## What you should do:
Repeat nothing but the lines below running from the one containing "e met Madam" to the one containing "by her relatives.". Keep both end lines.

## Task material:
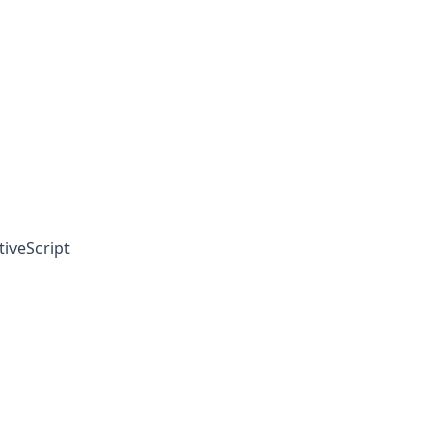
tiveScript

--

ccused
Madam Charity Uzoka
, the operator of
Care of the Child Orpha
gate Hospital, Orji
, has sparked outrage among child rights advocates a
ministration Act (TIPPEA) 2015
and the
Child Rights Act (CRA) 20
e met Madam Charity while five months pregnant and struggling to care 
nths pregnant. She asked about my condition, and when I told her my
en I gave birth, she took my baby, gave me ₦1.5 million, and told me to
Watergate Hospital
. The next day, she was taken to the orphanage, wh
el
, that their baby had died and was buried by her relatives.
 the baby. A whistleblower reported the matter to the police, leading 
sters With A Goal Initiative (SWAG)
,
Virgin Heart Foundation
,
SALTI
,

## Answer section:
e met Madam Charity while five months pregnant and struggling to care 
nths pregnant. She asked about my condition, and when I told her my
en I gave birth, she took my baby, gave me ₦1.5 million, and told me to
Watergate Hospital
. The next day, she was taken to the orphanage, wh
el
, that their baby had died and was buried by her relatives.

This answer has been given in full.